» **Given exercise a**
Retype a passage from the article on the US-Japan trade dispute, starting at the words "US YIELDING TO" and stopping after the words "the Japanese market.".

» **Selected passage**

4:48 PM May 31, 1995

US YIELDING TO JAPAN ON DISPUTE SETTLEMENT PROCESS

Geneva 31 May (Chakravarthi Raghavan) -- The United States indicated Wednesday that it would hold consultations in Geneva, and by 16 or 17 June, on the Japanese complaint about the US unilateral trade sanctions against imports of luxury cars from Japan in an effort to get more access for US auto-industry into the Japanese market.

The US position came at the meeting of the WTO's Dispute Settlement Body (DSB) which heard in effect a repeat of the Japan and US positions set out at the WTO's Goods Council on Monday, and a number of interventions from other delegates against US unilateralism and hoping the two major trading partners would quickly settle their dispute.

» **Stored data**

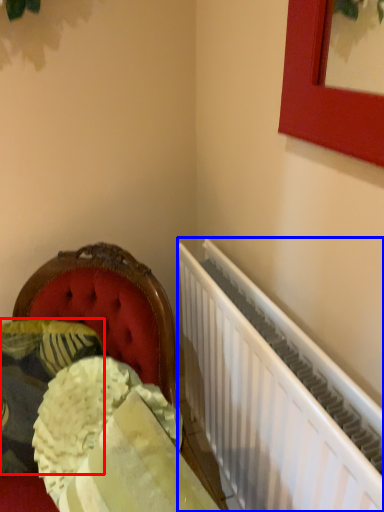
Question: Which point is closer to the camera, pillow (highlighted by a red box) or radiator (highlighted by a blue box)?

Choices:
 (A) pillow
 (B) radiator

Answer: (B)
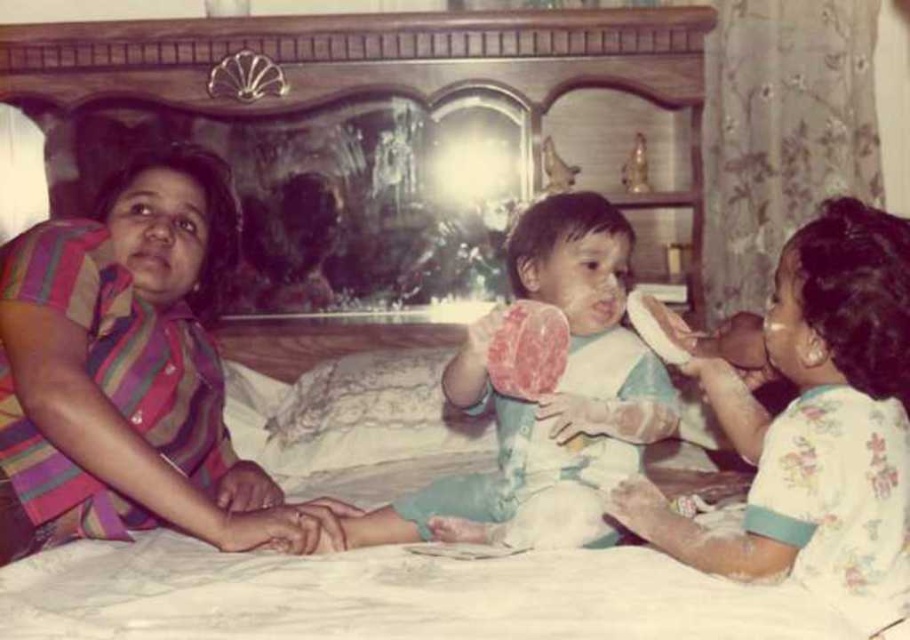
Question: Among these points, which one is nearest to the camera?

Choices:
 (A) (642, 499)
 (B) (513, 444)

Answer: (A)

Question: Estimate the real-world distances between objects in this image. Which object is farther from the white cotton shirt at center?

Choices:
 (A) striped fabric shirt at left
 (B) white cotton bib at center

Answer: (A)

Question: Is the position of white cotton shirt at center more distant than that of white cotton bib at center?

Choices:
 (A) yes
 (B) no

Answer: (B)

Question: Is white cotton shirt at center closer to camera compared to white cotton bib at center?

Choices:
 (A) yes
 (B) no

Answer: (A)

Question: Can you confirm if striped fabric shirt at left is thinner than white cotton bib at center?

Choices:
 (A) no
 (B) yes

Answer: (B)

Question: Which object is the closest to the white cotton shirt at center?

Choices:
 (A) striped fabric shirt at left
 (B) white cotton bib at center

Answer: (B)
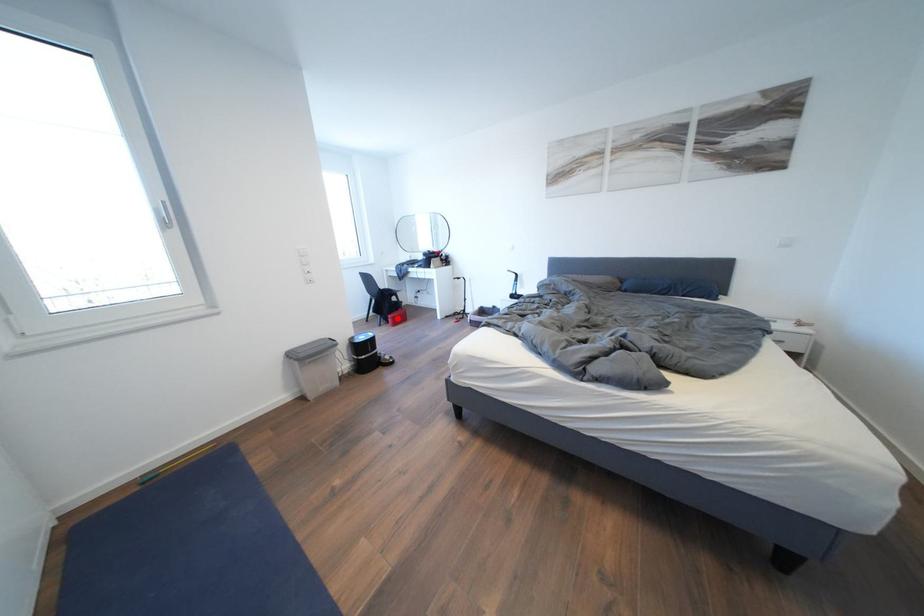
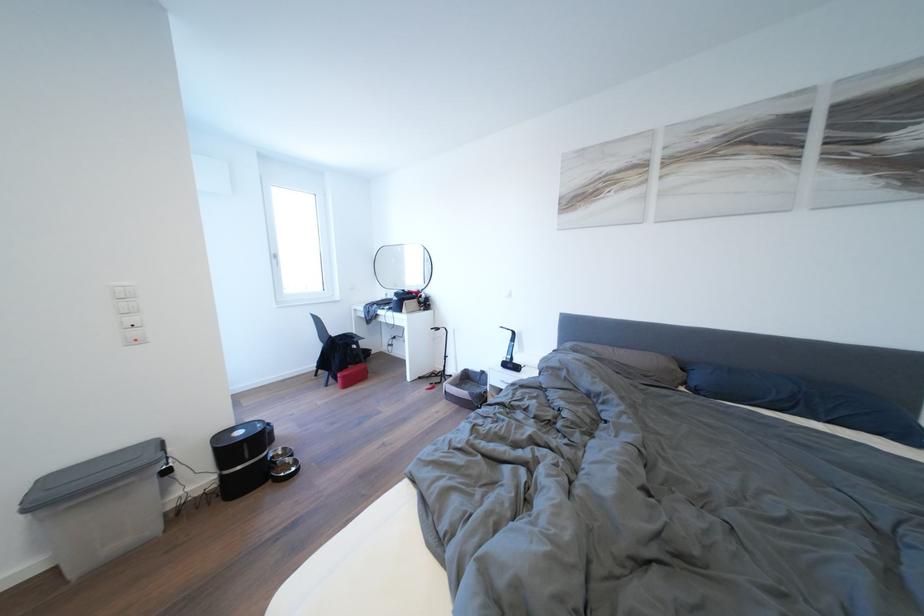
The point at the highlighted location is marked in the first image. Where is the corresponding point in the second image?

» **Given exercise b**
Echo the lines of the entries above, starting at the line that contains "Question: Can you" and continuing through the last line of the entries. Leave the pictures out of your reply.

» **Expected output a**
US YIELDING TO JAPAN ON DISPUTE SETTLEMENT PROCESS

Geneva 31 May (Chakravarthi Raghavan) -- The United States indicated Wednesday that it would hold consultations in Geneva, and by 16 or 17 June, on the Japanese complaint about the US unilateral trade sanctions against imports of luxury cars from Japan in an effort to get more access for US auto-industry into the Japanese market.

» **Expected output b**
Question: Can you confirm if striped fabric shirt at left is thinner than white cotton bib at center?

Choices:
 (A) no
 (B) yes

Answer: (B)

Question: Which object is the closest to the white cotton shirt at center?

Choices:
 (A) striped fabric shirt at left
 (B) white cotton bib at center

Answer: (B)
The point at the highlighted location is marked in the first image. Where is the corresponding point in the second image?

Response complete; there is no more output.